What's coming up for kubernetes on AWS and general face-to-face discussion of issues, experiences and plans.
Grafeas is an open source project whose goal is to provide organizations with a central source of truth for tracking software artifact metadata across an ever growing set of software development teams, pipeline, and technologies (see grafeas.io and github.com/grafeas).
This meet-up is an opportunity to meet in person and discuss community collaboration opportunities and priorities for the project. Topics we may discuss include: extending the types of artifacts and metadata we support, metadata signing, Kubernetes integration, hybrid cloud stories, etc.
Looking forward to meeting you and discussing your ideas! (Also, you might consider attending the Grafeas BoF session Wednesday evening.)
The Node SIG is the Special Interest Group that is responsible for Kubernetes node management.
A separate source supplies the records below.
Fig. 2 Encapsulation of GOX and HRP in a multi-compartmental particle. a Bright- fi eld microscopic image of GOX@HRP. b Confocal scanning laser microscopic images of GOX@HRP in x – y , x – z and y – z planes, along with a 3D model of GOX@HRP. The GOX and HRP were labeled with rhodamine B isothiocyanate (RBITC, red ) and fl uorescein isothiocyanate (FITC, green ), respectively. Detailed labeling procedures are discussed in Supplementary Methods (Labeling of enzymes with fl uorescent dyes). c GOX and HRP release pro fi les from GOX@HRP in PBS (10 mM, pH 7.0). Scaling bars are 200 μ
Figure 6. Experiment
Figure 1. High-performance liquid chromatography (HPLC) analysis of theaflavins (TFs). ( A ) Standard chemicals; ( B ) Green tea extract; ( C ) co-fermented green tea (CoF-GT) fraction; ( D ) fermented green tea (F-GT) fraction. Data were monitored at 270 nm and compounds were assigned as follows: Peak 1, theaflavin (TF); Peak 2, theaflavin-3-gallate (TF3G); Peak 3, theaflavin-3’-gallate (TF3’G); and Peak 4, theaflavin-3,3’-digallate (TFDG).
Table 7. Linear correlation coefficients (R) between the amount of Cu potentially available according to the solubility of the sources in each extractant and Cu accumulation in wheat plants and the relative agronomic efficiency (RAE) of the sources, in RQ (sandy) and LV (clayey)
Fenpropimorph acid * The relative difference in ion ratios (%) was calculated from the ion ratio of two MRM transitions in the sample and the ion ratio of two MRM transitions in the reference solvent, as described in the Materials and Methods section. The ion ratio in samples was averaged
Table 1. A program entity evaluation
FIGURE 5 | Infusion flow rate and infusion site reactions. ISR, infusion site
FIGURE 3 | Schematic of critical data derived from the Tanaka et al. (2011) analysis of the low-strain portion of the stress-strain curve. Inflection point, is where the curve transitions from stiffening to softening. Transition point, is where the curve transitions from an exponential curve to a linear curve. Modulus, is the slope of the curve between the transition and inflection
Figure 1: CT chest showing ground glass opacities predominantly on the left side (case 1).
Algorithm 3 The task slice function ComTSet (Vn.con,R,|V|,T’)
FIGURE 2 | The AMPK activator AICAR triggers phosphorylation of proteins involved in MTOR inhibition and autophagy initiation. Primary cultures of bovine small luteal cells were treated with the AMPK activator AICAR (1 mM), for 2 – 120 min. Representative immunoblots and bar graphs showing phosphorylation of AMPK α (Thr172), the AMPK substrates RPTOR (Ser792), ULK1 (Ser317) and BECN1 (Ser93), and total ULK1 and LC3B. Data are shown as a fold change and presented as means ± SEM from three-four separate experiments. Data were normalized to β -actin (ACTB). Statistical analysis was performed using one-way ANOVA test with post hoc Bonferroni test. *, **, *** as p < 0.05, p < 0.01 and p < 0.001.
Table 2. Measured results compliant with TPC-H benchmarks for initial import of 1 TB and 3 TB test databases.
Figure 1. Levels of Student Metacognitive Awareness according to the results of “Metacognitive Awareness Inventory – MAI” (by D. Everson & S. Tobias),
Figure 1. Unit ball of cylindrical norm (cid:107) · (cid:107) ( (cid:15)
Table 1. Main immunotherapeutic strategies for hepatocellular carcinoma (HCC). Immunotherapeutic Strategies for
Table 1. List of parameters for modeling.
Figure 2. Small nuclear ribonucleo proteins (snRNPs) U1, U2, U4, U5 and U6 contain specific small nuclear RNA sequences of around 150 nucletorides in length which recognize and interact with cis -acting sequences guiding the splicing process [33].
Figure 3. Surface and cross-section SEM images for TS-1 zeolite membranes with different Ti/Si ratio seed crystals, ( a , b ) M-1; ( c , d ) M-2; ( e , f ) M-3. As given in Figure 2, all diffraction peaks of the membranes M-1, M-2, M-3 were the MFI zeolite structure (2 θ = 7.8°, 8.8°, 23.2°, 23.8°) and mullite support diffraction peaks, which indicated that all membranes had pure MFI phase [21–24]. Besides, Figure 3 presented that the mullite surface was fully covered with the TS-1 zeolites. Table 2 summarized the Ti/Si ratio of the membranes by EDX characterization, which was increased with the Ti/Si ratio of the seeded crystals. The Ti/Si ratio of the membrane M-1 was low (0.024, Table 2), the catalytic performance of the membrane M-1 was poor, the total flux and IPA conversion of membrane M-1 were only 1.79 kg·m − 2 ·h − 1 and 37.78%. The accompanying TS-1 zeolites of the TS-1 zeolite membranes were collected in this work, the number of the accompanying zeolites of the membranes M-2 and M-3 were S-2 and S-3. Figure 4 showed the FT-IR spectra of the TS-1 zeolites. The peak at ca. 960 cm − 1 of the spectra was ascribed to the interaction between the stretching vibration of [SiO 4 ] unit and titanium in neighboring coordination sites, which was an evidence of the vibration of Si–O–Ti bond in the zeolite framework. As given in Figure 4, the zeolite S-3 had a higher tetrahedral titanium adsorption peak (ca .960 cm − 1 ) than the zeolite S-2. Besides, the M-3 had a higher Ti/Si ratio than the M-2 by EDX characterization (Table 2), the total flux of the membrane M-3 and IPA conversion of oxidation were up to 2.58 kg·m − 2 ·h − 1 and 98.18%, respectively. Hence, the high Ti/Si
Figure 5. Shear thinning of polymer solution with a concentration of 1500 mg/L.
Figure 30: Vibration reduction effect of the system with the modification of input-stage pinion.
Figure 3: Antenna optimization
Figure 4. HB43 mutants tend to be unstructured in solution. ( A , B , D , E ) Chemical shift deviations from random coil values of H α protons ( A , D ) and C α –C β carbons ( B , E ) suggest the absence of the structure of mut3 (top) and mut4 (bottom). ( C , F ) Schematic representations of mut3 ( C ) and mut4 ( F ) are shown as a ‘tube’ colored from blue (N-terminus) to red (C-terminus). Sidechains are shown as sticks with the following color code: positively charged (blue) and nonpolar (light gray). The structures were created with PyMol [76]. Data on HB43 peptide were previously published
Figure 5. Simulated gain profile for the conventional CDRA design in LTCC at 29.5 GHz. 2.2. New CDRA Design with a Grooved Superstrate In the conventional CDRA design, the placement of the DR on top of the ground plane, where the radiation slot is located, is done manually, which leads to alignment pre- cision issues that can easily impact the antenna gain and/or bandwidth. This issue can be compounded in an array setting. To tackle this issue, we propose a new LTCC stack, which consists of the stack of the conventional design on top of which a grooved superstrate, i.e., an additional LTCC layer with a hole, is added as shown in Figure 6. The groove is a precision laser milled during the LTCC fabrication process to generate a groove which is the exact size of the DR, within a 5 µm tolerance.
We work on things including Kubelet, container runtime, node level performance and scalability, node reliability, node lifecycle management, node resource management, node monitoring, node/pod level security, kernel interactions, etc. Basically, most things happen on a Kubernetes node is related to sig node.
In this session, we'll mainly cover 3 topics:
* Secure Container (Tim Allclair, Google): VM sandboxes, docker entitlements, and container hardening. What are the right levels of abstractions for container security, and how can we make secure containers more usable?
* Containerd (Stephen Day, Docker): Status update of containerd 1.0 and cri-containerd, the containerd-based implementation of Kubernetes Container Runtime Interface.
* CRI-O (Mrunal Patel, Red Hat): Status update of cri-o, the OCI-based implementation of Kubernetes Container Runtime Interface.
Besides the topics above, we'll also have free discussion about Node SIG's future plan, where you are very welcome to contribute to the discussion.
In this session we will start with basic tracing concepts, give an overview of the Jaeger project, and finish with more advanced topics like adaptive sampling, dependency graphs and tracing with Envoy proxy. There will be a demonstration using Jaeger with OpenTracing in a real world application. The session will also cover the roadmap for the next year and an open discussion.